Дядя Володя и Сашка сидели рядышком за шатким обеденным столом. На нем была расстелена длинная полоса бумаги — второй номер стенгазеты «Неандертальские новости». Сашка что-то рисовал цветными карандашами.
— А, поднялся, спящий красавец. — Дядя Володя подвинулся. — Садись! Смотри, какие тут у нас таланты открываются.
— Что так рано? — спросил я Сашку, усаживаясь и зябко ежась — прохладно, вся трава в росе.
— Дядя встает, и я с ним.
Он отошел на шаг и, прищуря глаз, критически оглядел свою работу.
Нарисовано здорово. Древние люди, таясь за стволами деревьев, с удивлением и страхом наблюдают за археологическими раскопками. И хотя холм, на котором идут работы, далеко и фигурки людей на нем совсем маленькие, я различаю дядю Володю в его старой выцветшей шляпе, полуголого Славу. А эти двое кто? Да мы же, мы с Сашкой!
— Ух, здорово! — вырвалась у меня. — Вот бы мне! А то по рисованию одни трояки.
— У меня тоже, — сказал Сашка.
Тут не только я, но и дядя Володя удивился:
— Как? Ты же здорово рисуешь!
— Павел Сергеевич говорит, мало хорошо рисовать, надо еще и тему правильно выбрать. Вот перед концом четверти он нам свободную задал. Я нарисовал встречу наших космонавтов с людьми из другого мира.

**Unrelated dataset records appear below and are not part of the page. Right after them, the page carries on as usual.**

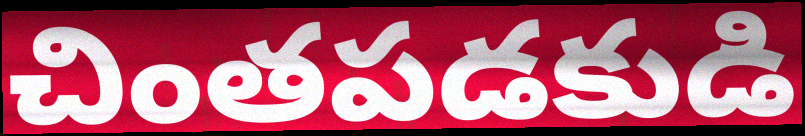
చింతపడకుడి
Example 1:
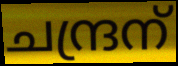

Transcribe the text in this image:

ചന്ദ്രന്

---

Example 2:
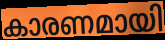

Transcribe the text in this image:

കാരണമായി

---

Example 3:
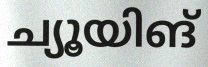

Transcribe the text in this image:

ച്യൂയിങ്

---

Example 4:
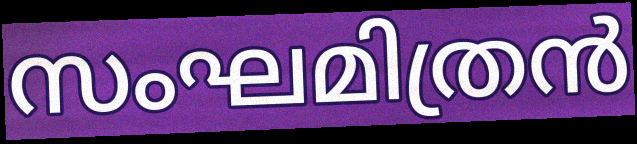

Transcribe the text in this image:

സംഘമിത്രൻ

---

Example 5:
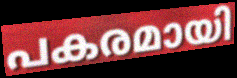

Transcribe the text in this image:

പകരമായി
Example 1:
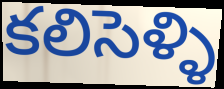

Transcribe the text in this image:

కలిసెళ్ళి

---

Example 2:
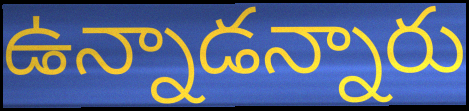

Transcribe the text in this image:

ఉన్నాడన్నారు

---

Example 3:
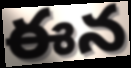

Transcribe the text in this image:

ఈన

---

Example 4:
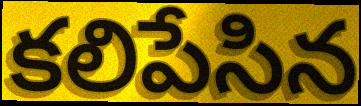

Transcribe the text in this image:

కలిపేసిన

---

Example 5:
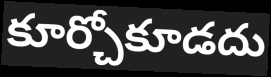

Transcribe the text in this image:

కూర్చోకూడదు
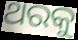
ଥରକୁ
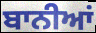
ਬਾਨੀਆਂ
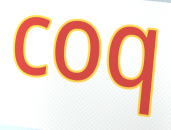
coq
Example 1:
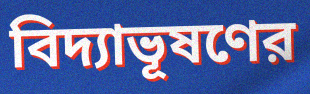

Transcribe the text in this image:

বিদ্যাভূষণের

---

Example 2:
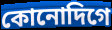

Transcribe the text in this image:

কোনোদিগে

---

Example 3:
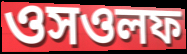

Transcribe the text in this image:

ওসওলফ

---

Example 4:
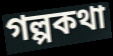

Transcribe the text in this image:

গল্পকথা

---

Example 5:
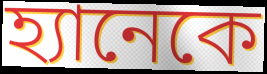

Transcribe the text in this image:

হ্যানেকে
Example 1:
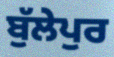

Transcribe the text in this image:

ਬੁੱਲੇਪੁਰ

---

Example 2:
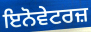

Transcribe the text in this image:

ਇਨੋਵੇਟਰਜ਼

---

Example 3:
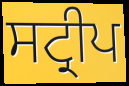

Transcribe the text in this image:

ਸਟ੍ਰੀਪ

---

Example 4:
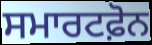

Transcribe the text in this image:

ਸਮਾਰਟਫ਼ੋਨ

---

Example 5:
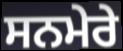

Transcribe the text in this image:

ਸਨਮੇਰੇ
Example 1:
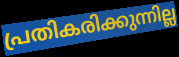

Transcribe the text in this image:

പ്രതികരിക്കുന്നില്ല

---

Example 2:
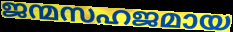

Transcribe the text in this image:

ജന്മസഹജമായ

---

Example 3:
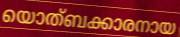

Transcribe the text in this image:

യൊത്ബക്കാരനായ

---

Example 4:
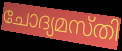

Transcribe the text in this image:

ചോദ്യമസ്തി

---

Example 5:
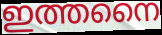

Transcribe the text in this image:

ഇത്തനൈ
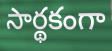
సార్థకంగా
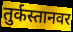
तुर्कस्तानवर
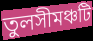
তুলসীমঞ্চটি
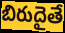
బిరుదైతే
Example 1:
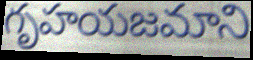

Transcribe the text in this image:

గృహయజమాని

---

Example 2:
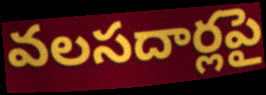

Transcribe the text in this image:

వలసదార్లపై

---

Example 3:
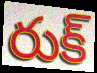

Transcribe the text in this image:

రుక్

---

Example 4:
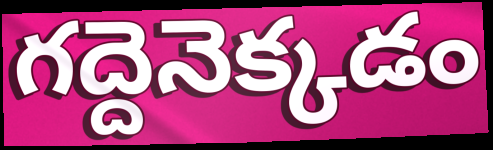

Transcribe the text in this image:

గద్దెనెక్కడం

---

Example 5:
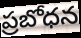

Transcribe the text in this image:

ప్రబోధన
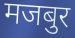
मजबुर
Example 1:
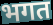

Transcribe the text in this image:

भगत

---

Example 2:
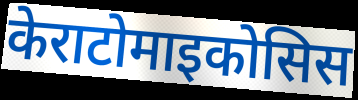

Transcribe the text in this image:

केराटोमाइकोसिस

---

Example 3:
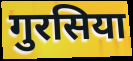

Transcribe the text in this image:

गुरसिया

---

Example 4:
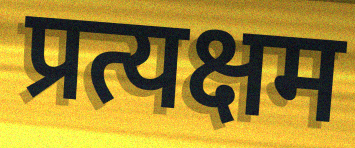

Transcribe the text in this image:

प्रत्यक्षम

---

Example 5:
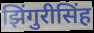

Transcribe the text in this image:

झिंगुरीसिंह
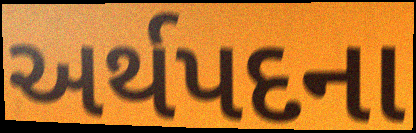
અર્થપદના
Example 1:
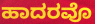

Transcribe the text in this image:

ಹಾದರವೊ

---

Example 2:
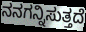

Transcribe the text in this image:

ನನಗನ್ನಿಸುತ್ತದೆ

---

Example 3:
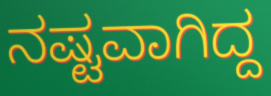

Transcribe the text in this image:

ನಷ್ಟವಾಗಿದ್ದ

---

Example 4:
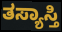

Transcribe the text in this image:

ತಸ್ಯಾಸ್ತಿ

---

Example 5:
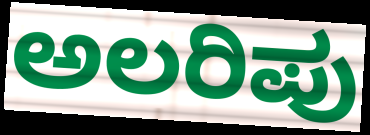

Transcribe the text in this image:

ಅಲರಿಪು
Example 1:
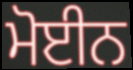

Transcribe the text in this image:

ਮੋਈਨ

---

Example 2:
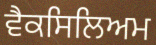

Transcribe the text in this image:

ਵੈਕਸਿਲਿਅਮ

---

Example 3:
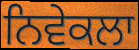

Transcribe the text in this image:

ਨਿਵੇਕਲਾ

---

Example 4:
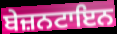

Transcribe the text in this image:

ਬੇਜ਼ਨਟਾਇਨ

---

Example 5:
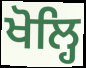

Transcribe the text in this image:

ਖੋਲ੍ਹਿ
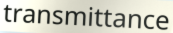
transmittance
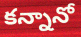
కన్నానో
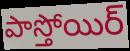
పాస్తోయిర్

У них там совсем не так, как у нас. Вся планета в воде. И города, и леса, и поля подводные. И люди тоже подводные, дышат жабрами, как рыбы. А так совсем на нас похожи — не отличишь, одеваются только иначе. И у меня на рисунке наш космонавт в водолазном костюме пожимает руку вот такому подводному человеку.
— Интересно! — сказал я.
— А Павел Сергеевич написал: «Неясная идея»— и трояк. Зато у Гутьки Иванова одни пятерки.